The senator supports training and education for jobs in manufacturing, adding “you can’t make things if you don’t have the people trained to do it. Automation and artificial intelligence will only get you so far.”

The Endless Frontier Act bill establishes a Directorate of Technology and Innovation in the National Science Foundation with various programs and activities.

The goals are to strengthen the U.S. leadership in critical technologies through basic research in key technology focus areas such as artificial intelligence, high performance computing, advanced manufacturing, and the commercialization of those technologies to businesses in the U.S. 

Bill Highlights

As part of the act, the Department of Commerce will:

  • Establish a supply chain resiliency and crisis response program to address supply chain gaps and vulnerabilities in critical industries
  • Designate regional technology hubs to facilitate activities that support regional economic development that diffuses innovation around the United States
  • Award grants to facilitate development and implementation of comprehensive regional technology strategies

The bill provides nearly $100 billion over five years to institutes such as the NSF, the National Institute of Standards and Technology, and others.

Gutierrez said it has been many years since these organizations have seen such a large boost of funding.

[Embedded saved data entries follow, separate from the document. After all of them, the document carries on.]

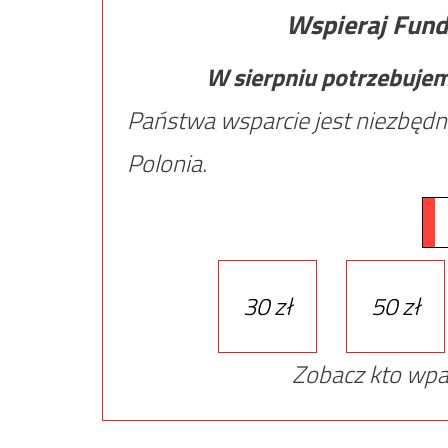
Wspieraj Fund
W sierpniu potrzebuje
Państwa wsparcie jest niezbędn
Polonia.
30 zł
50 zł
Zobacz kto wpa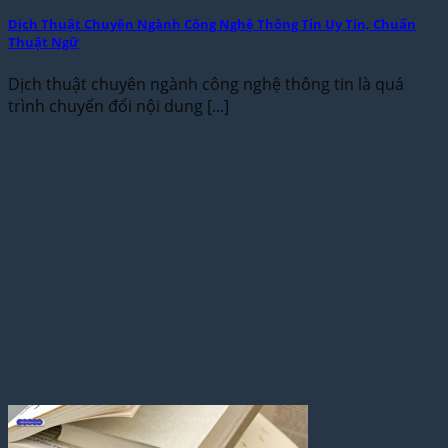
Dịch Thuật Chuyên Ngành Công Nghệ Thông Tin Uy Tín, Chuẩn
Thuật Ngữ
Dịch thuật chuyên ngành công nghệ thông tin là quá
trình chuyển đổi nội dung [...]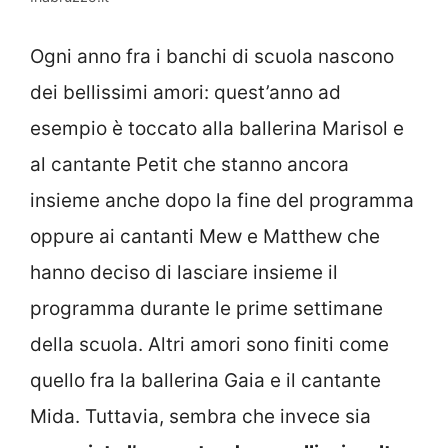
Ogni anno fra i banchi di scuola nascono
dei bellissimi amori: quest’anno ad
esempio è toccato alla ballerina Marisol e
al cantante Petit che stanno ancora
insieme anche dopo la fine del programma
oppure ai cantanti Mew e Matthew che
hanno deciso di lasciare insieme il
programma durante le prime settimane
della scuola. Altri amori sono finiti come
quello fra la ballerina Gaia e il cantante
Mida. Tuttavia, sembra che invece sia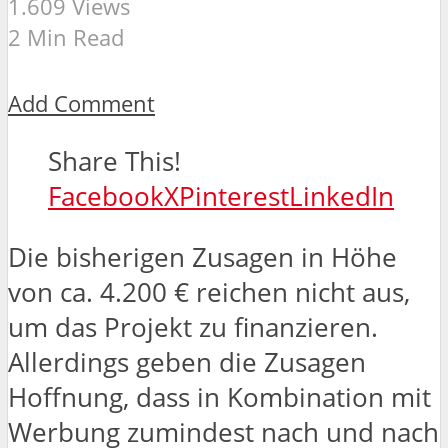
1.609 Views
2 Min Read
Add Comment
Share This!
Facebook
X
Pinterest
LinkedIn
Die bisherigen Zusagen in Höhe
von ca. 4.200 € reichen nicht aus,
um das Projekt zu finanzieren.
Allerdings geben die Zusagen
Hoffnung, dass in Kombination mit
Werbung zumindest nach und nach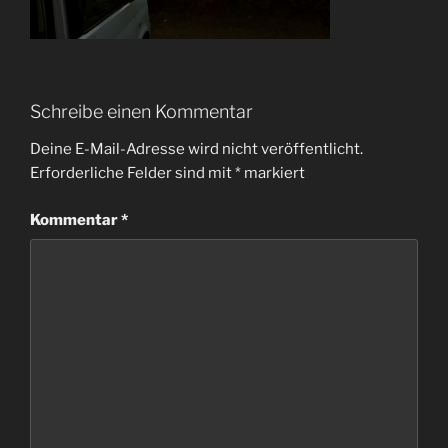
Schreibe einen Kommentar
Deine E-Mail-Adresse wird nicht veröffentlicht.
Erforderliche Felder sind mit
*
markiert
Kommentar
*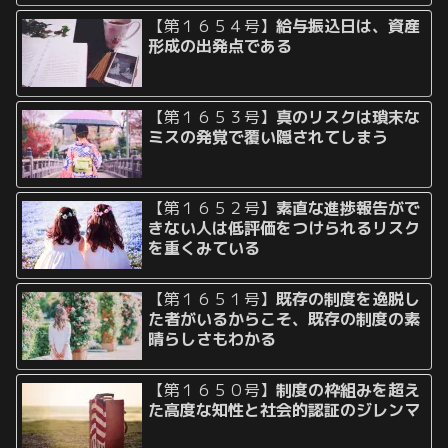
【第１６５４号】
給与振込日は、資産
形成の出発点である
【第１６５３号】
真のリスクは瑣末な
ミスの発覚で覆い隠されてしまう
【第１６５２号】
素直な進捗報告がで
きない人は低評価をつけられるリスク
を重くみている
【第１６５１号】
既存の制度を逸脱し
た者がいるからこそ、既存の制度の素
晴らしさもわかる
【第１６５０号】
制度の枠組みを超え
た高度な知性と社会的認証のジレンマ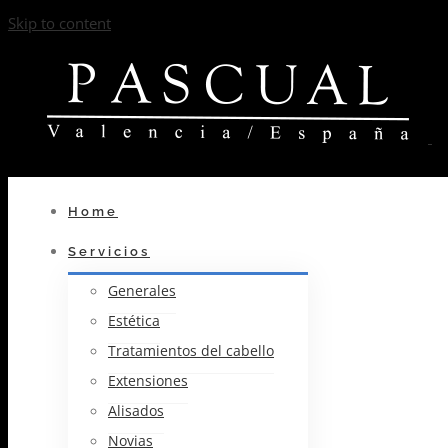
Skip to content
Home
Servicios
Generales
Estética
Tratamientos del cabello
Extensiones
Alisados
Novias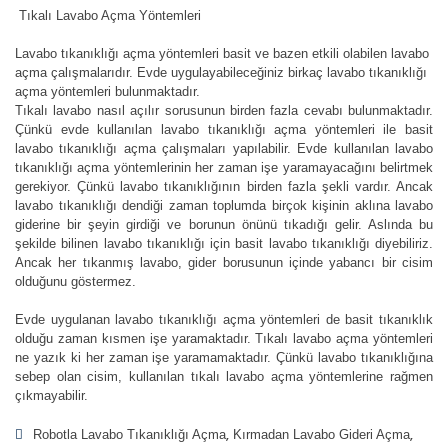
Tıkalı Lavabo Açma Yöntemleri
Lavabo tıkanıklığı açma yöntemleri basit ve bazen etkili olabilen lavabo
açma çalışmalarıdır. Evde uygulayabileceğiniz birkaç lavabo tıkanıklığı
açma yöntemleri bulunmaktadır.
Tıkalı lavabo nasıl açılır sorusunun birden fazla cevabı bulunmaktadır.
Çünkü evde kullanılan lavabo tıkanıklığı açma yöntemleri ile basit
lavabo tıkanıklığı açma çalışmaları yapılabilir. Evde kullanılan lavabo
tıkanıklığı açma yöntemlerinin her zaman işe yaramayacağını belirtmek
gerekiyor. Çünkü lavabo tıkanıklığının birden fazla şekli vardır. Ancak
lavabo tıkanıklığı dendiği zaman toplumda birçok kişinin aklına lavabo
giderine bir şeyin girdiği ve borunun önünü tıkadığı gelir. Aslında bu
şekilde bilinen lavabo tıkanıklığı için basit lavabo tıkanıklığı diyebiliriz.
Ancak her tıkanmış lavabo, gider borusunun içinde yabancı bir cisim
olduğunu göstermez.
Evde uygulanan lavabo tıkanıklığı açma yöntemleri de basit tıkanıklık
olduğu zaman kısmen işe yaramaktadır. Tıkalı lavabo açma yöntemleri
ne yazık ki her zaman işe yaramamaktadır. Çünkü lavabo tıkanıklığına
sebep olan cisim, kullanılan tıkalı lavabo açma yöntemlerine rağmen
çıkmayabilir.
Robotla Lavabo Tıkanıklığı Açma
Kırmadan Lavabo Gideri Açma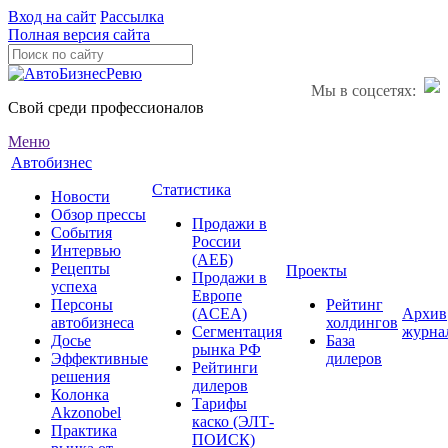
Вход на сайт
Рассылка
Полная версия сайта
Мы в соцсетях:
Свой среди профессионалов
Меню
Автобизнес
Статистика
Новости
Обзор прессы
Продажи в
События
России
Интервью
(АЕБ)
Рецепты
Проекты
Продажи в
успеха
Европе
Персоны
Рейтинг
(ACEA)
Архив
автобизнеса
холдингов
Сегментация
журна
Досье
База
рынка РФ
Эффективные
дилеров
Рейтинги
решения
дилеров
Колонка
Тарифы
Akzonobel
каско (ЭЛТ-
Практика
ПОИСК)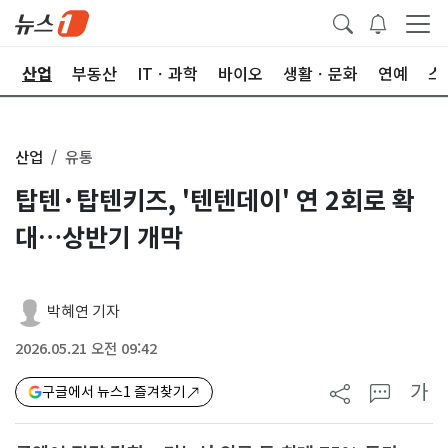
권
산업
부동산
ITㆍ과학
바이오
생활ㆍ문화
연예
스
산업
유통
탑텐·탑텐키즈, '텐텐데이' 연 2회로 확
대…상반기 개막
박혜연 기자
2026.05.21 오전 09:42
가
구글에서 뉴스1 즐겨찾기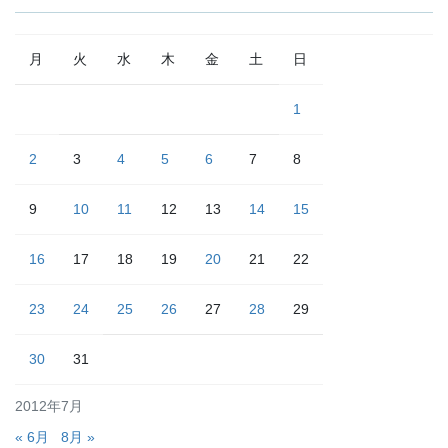
月
火
水
木
金
土
日
1
2
3
4
5
6
7
8
9
10
11
12
13
14
15
16
17
18
19
20
21
22
23
24
25
26
27
28
29
30
31
2012年7月
« 6月
8月 »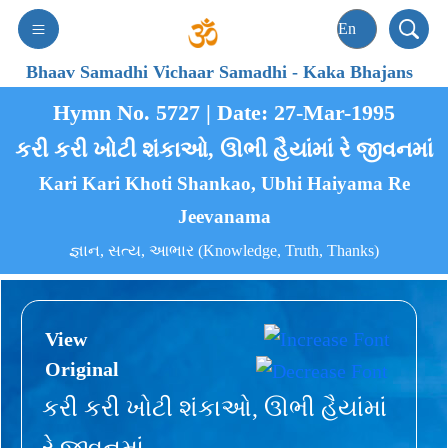
Bhaav Samadhi Vichaar Samadhi
-
Kaka Bhajans
Hymn No. 5727 | Date: 27-Mar-1995
કરી કરી ખોટી શંકાઓ, ઊભી હૈયાંમાં રે જીવનમાં
Kari Kari Khoti Shankao, Ubhi Haiyama Re
Jeevanama
જ્ઞાન, સત્ય, આભાર (Knowledge, Truth, Thanks)
View
Original
કરી કરી ખોટી શંકાઓ, ઊભી હૈયાંમાં
રે જીવનમાં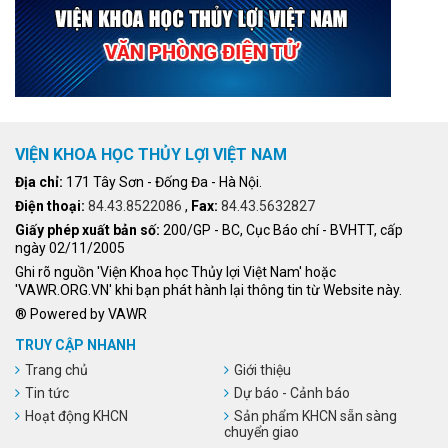
VIỆN KHOA HỌC THỦY LỢI VIỆT NAM
Địa chỉ:
171 Tây Sơn - Đống Đa - Hà Nội.
Điện thoại:
84.43.8522086
,
Fax:
84.43.5632827
Giấy phép xuất bản số:
200/GP - BC, Cục Báo chí - BVHTT, cấp
ngày 02/11/2005
Ghi rõ nguồn 'Viện Khoa học Thủy lợi Việt Nam' hoặc
'VAWR.ORG.VN' khi bạn phát hành lại thông tin từ Website này.
® Powered by VAWR
TRUY CẬP NHANH
Trang chủ
Giới thiệu
Tin tức
Dự báo - Cảnh báo
Hoạt động KHCN
Sản phẩm KHCN sẵn sàng
chuyển giao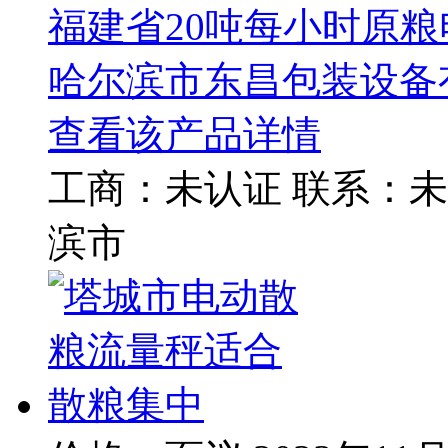
福建省20吨每小时原
哈尔滨市东昌包装设备
查看该产品详情
工商：
未认证
联系：
未
滨市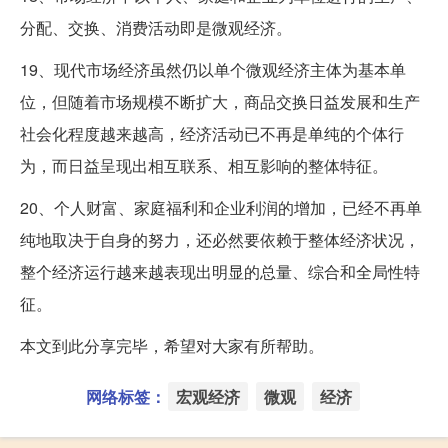
分配、交换、消费活动即是微观经济。
19、现代市场经济虽然仍以单个微观经济主体为基本单
位，但随着市场规模不断扩大，商品交换日益发展和生产
社会化程度越来越高，经济活动已不再是单纯的个体行
为，而日益呈现出相互联系、相互影响的整体特征。
20、个人财富、家庭福利和企业利润的增加，已经不再单
纯地取决于自身的努力，还必然要依赖于整体经济状况，
整个经济运行越来越表现出明显的总量、综合和全局性特
征。
本文到此分享完毕，希望对大家有所帮助。
网络标签：
宏观经济
微观
经济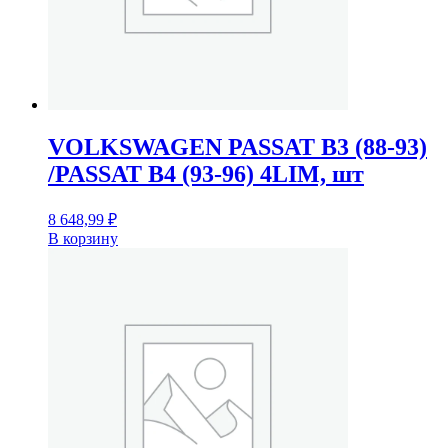
VOLKSWAGEN PASSAT B3 (88-93)
/PASSAT B4 (93-96) 4LIM, шт
8 648,99
₽
В корзину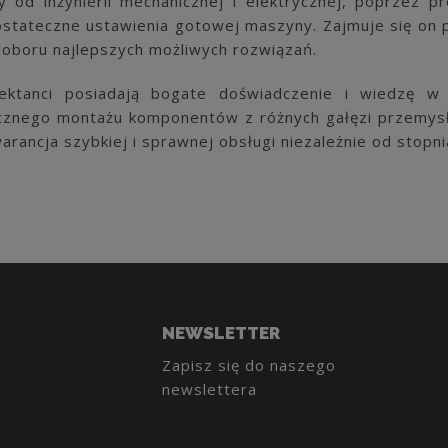
 od inżynierii mechanicznej i elektrycznej, poprzez pr
ostateczne ustawienia gotowej maszyny. Zajmuje się on 
doboru najlepszych możliwych rozwiązań.
jektanci posiadają bogate doświadczenie i wiedzę w
znego montażu komponentów z różnych gałęzi przemysł
rancja szybkiej i sprawnej obsługi niezależnie od stopni
NEWSLETTER
Zapisz się do naszego
newslettera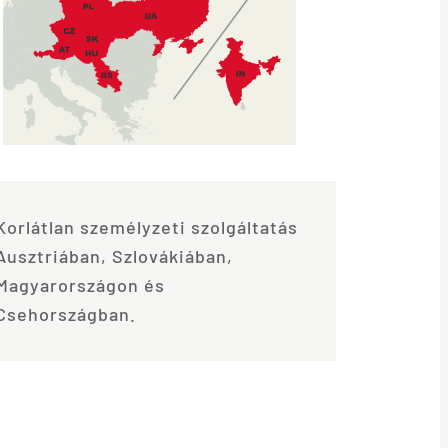
Korlátlan személyzeti szolgáltatás
Ausztriában, Szlovákiában,
Magyarországon és
Csehországban.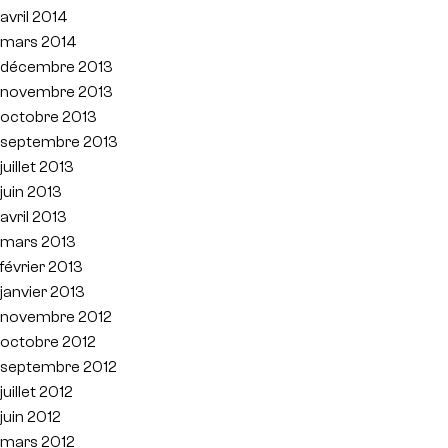
avril 2014
mars 2014
décembre 2013
novembre 2013
octobre 2013
septembre 2013
juillet 2013
juin 2013
avril 2013
mars 2013
février 2013
janvier 2013
novembre 2012
octobre 2012
septembre 2012
juillet 2012
juin 2012
mars 2012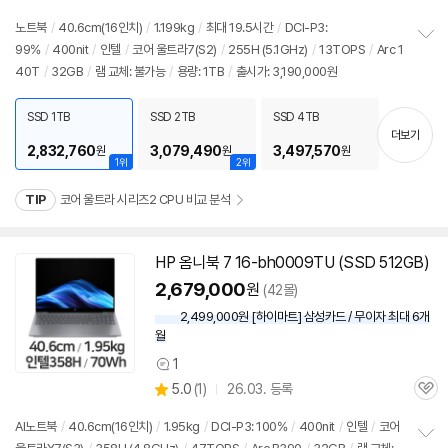
의
품
심
점
견
리
노트북
/
40.6cm(16인치)
/
1.199kg
/
최대 19.5시간
/
DCI-P3:
뷰
99%
/
400nit
/
인텔
/
코어 울트라7(S2)
/
255H (5.1GHz)
/
13TOPS
/
Arc 1
정
40T
/
32GB
/
램 교체: 불가능
/
용량: 1TB
/
출시가: 3,190,000원
보
펼
치
SSD 1TB
SSD 2TB
SSD 4TB
기
더보기
2,832,760
3,079,490
3,497,570
원
원
원
1위
2위
TIP
코어 울트라 시리즈2 CPU 비교 분석
HP 옴니북 7 16-bh0009TU (SSD 512GB)
2,679,000
원
(42몰)
2,499,000원 [하이마트] 삼성카드 / 무이자 최대 6개
월
1
상
상
5.0
(
1)
26.03. 등록
품
관
별
의
품
심
점
견
AI
노트북
/
40.6cm(16인치)
/
1.95kg
/
DCI-P3: 100%
/
400nit
/
인텔
/
코어
리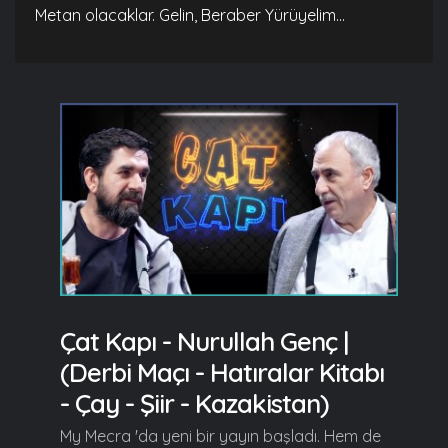
Metan olacaklar. Gelin, Beraber Yürüyelim...
Çat Kapı - Nurullah Genç |
(Derbi Maçı - Hatıralar Kitabı
- Çay - Şiir - Kazakistan)
My Mecra 'da yeni bir yayın başladı. Hem de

AGR president Mark Burzynski said he thinks public/private partnership programs for manufacturing industry training have been successful in other states and would like Connecticut to expand such programs here.

“The public/private partnership model is what’s been successful and we’re willing to participate in that,” he said.


CONNSTEP, an affiliate of CBIA, is a consulting firm helping companies in Connecticut strategically grow their businesses and improve operational methodologies, leading to increased profitability, higher productivity, and creating sustainable competitive advantages in the marketplace.